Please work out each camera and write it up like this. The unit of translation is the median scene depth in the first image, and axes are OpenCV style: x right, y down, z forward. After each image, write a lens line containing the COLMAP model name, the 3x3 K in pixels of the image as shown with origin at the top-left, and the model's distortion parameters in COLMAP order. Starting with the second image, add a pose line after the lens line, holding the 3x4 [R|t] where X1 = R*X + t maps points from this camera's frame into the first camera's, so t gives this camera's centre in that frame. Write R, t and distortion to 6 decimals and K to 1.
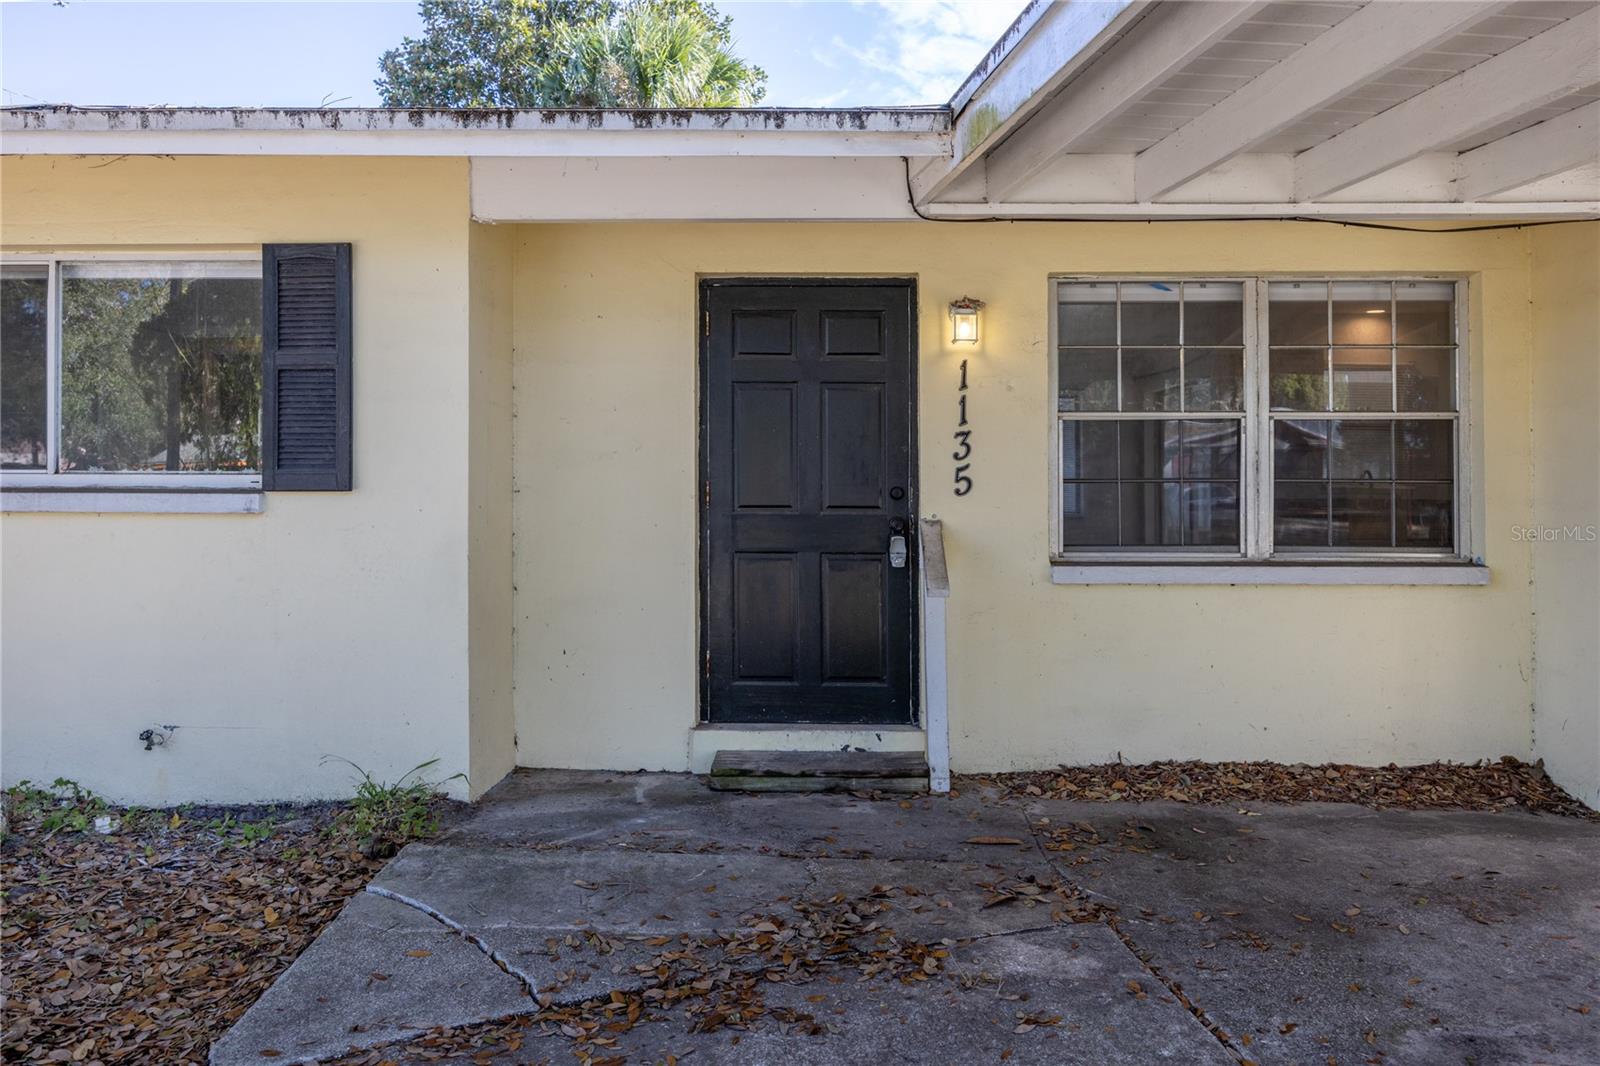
lens RADIAL K [[1194.1, 0, 800.0], [0, 1194.1, 467.9], [0, 0, 1]] dist [-0.002198, -0.001467]
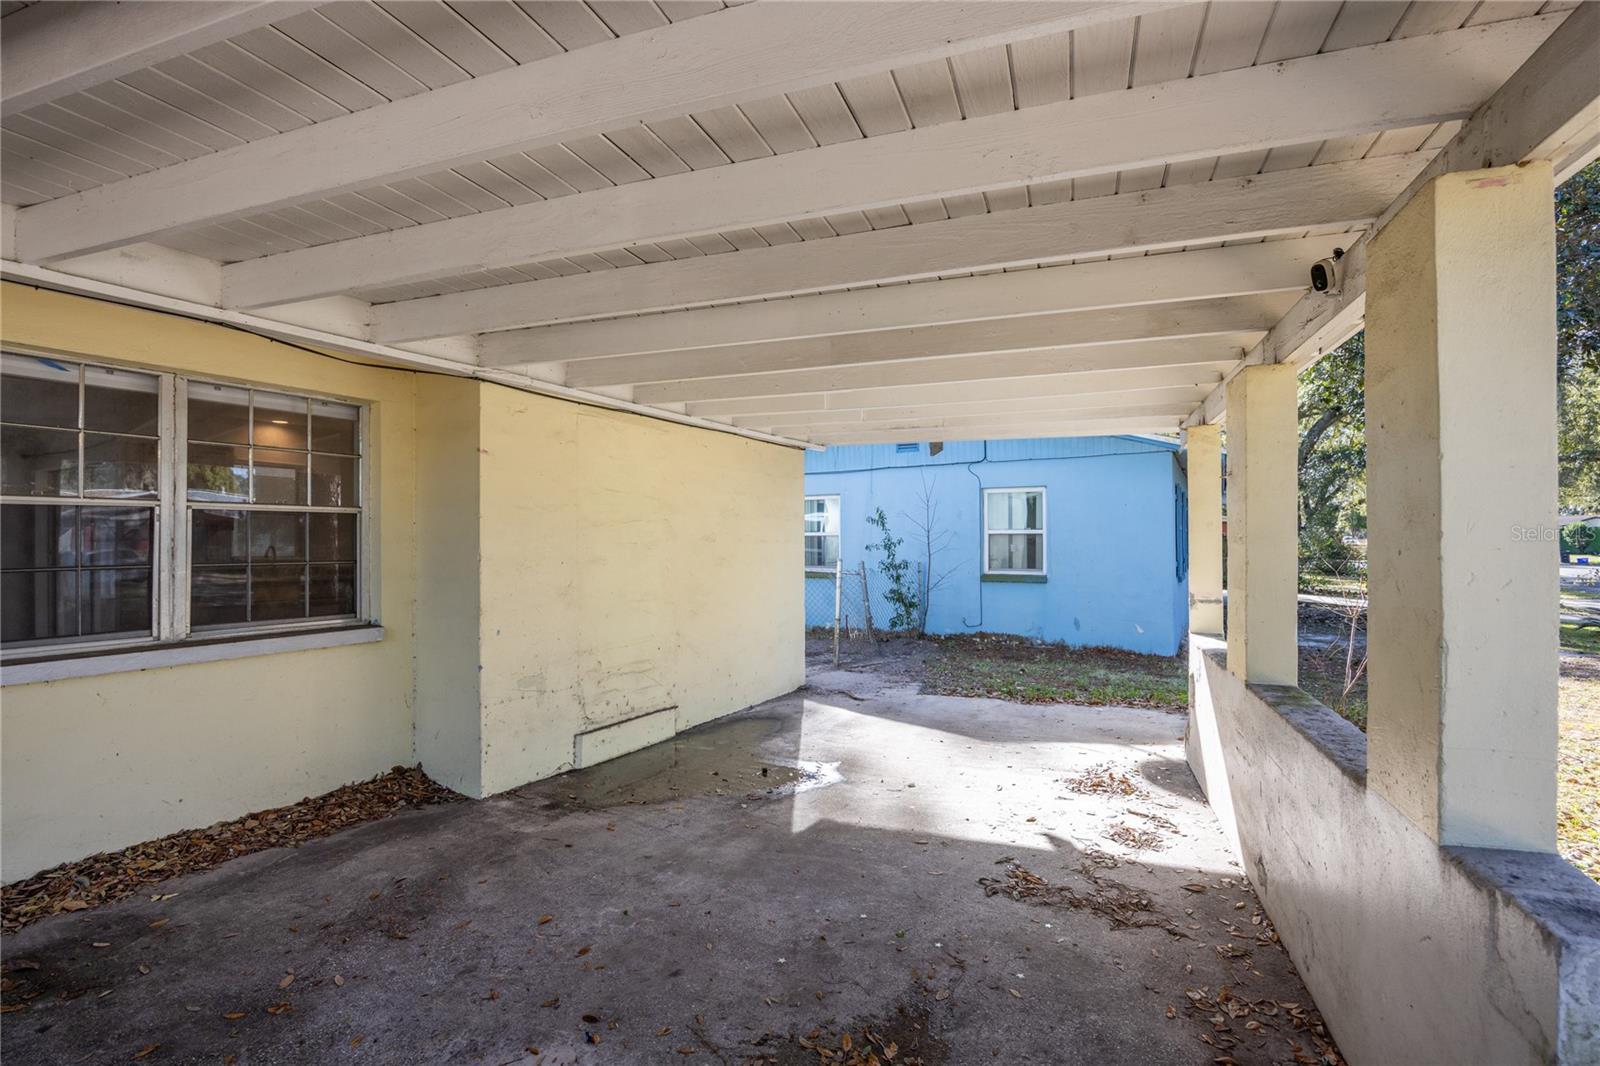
lens RADIAL K [[751.1, 0, 802.9], [0, 751.1, 531.0], [0, 0, 1]] dist [-0.011643, 0.000196]
pose [[0.471496, 0.007736, 0.881834, 0.066074], [-0.006421, 0.999965, -0.005339, -0.020946], [-0.881845, -0.003145, 0.471530, 0.202322]]
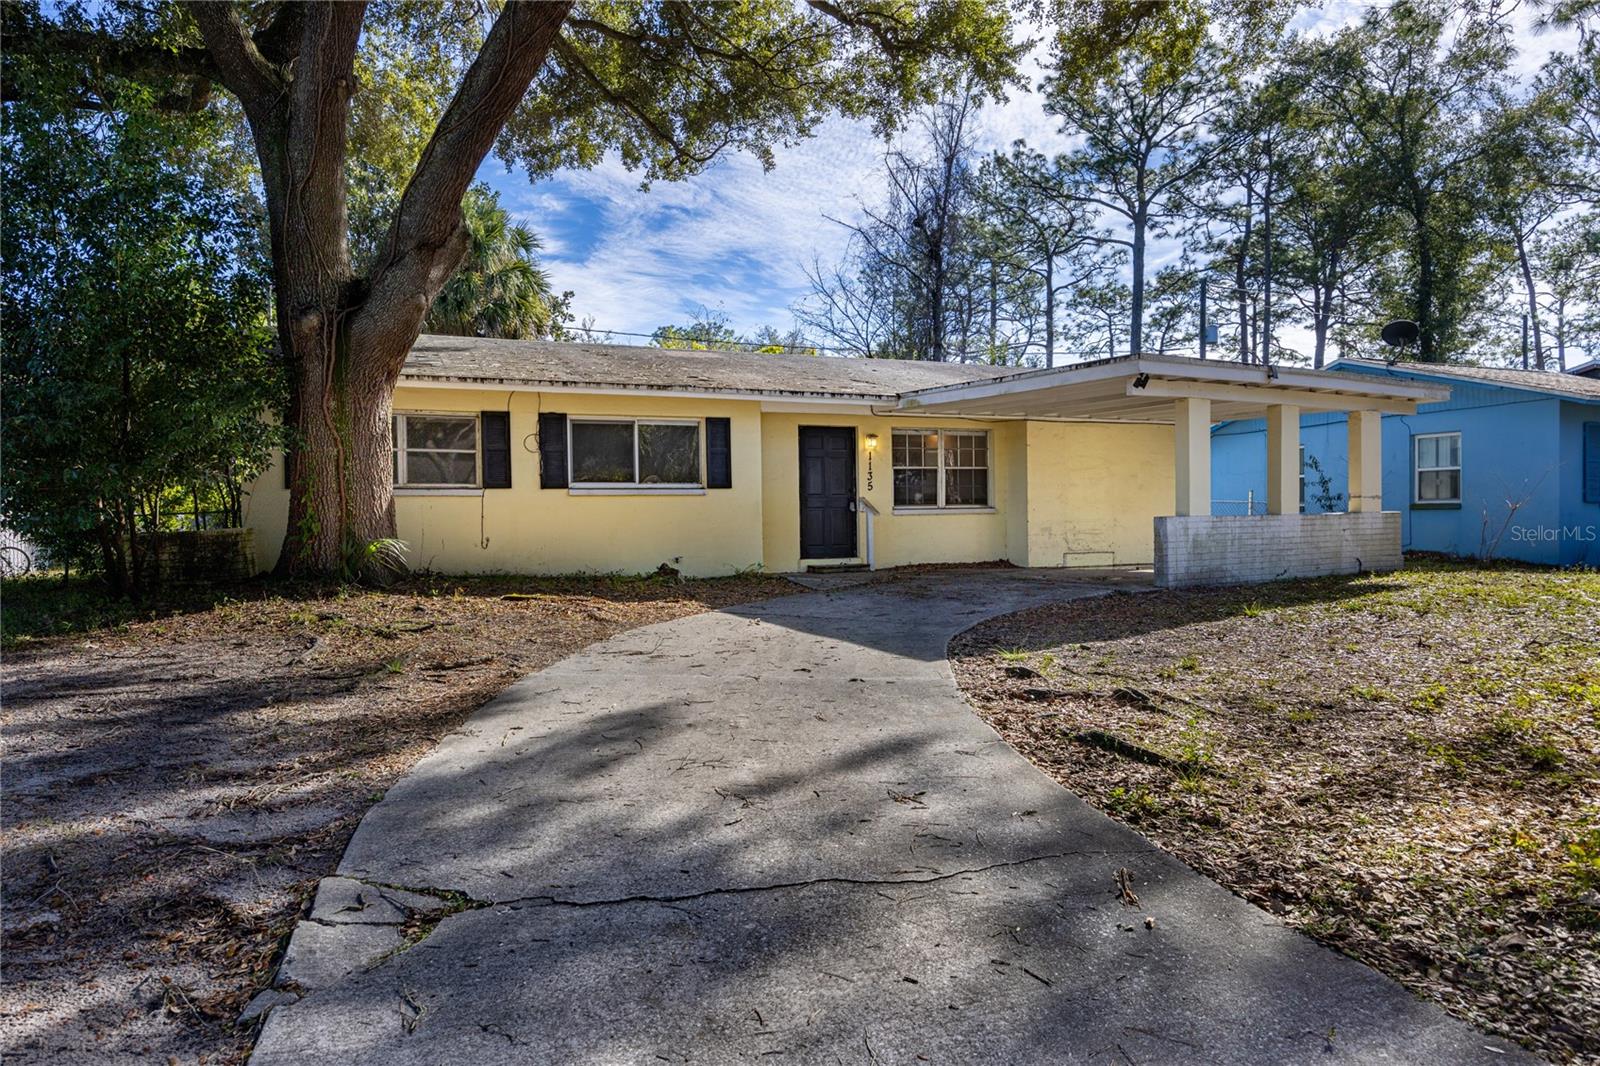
####
_BRIEF:_ Copy everything in the listing above exactly except the pictures.

_RESULT OF THE TASK:_
Please work out each camera and write it up like this. The unit of translation is the median scene depth in the first image, and axes are OpenCV style: x right, y down, z forward. After each image, write a lens line containing the COLMAP model name, the 3x3 K in pixels of the image as shown with origin at the top-left, and the model's distortion parameters in COLMAP order. Starting with the second image, add a pose line after the lens line, holding the 3x4 [R|t] where X1 = R*X + t maps points from this camera's frame into the first camera's, so t gives this camera's centre in that frame. Write R, t and distortion to 6 decimals and K to 1.
lens RADIAL K [[1194.1, 0, 800.0], [0, 1194.1, 467.9], [0, 0, 1]] dist [-0.002198, -0.001467]
lens RADIAL K [[751.1, 0, 802.9], [0, 751.1, 531.0], [0, 0, 1]] dist [-0.011643, 0.000196]
pose [[0.471496, 0.007736, 0.881834, 0.066074], [-0.006421, 0.999965, -0.005339, -0.020946], [-0.881845, -0.003145, 0.471530, 0.202322]]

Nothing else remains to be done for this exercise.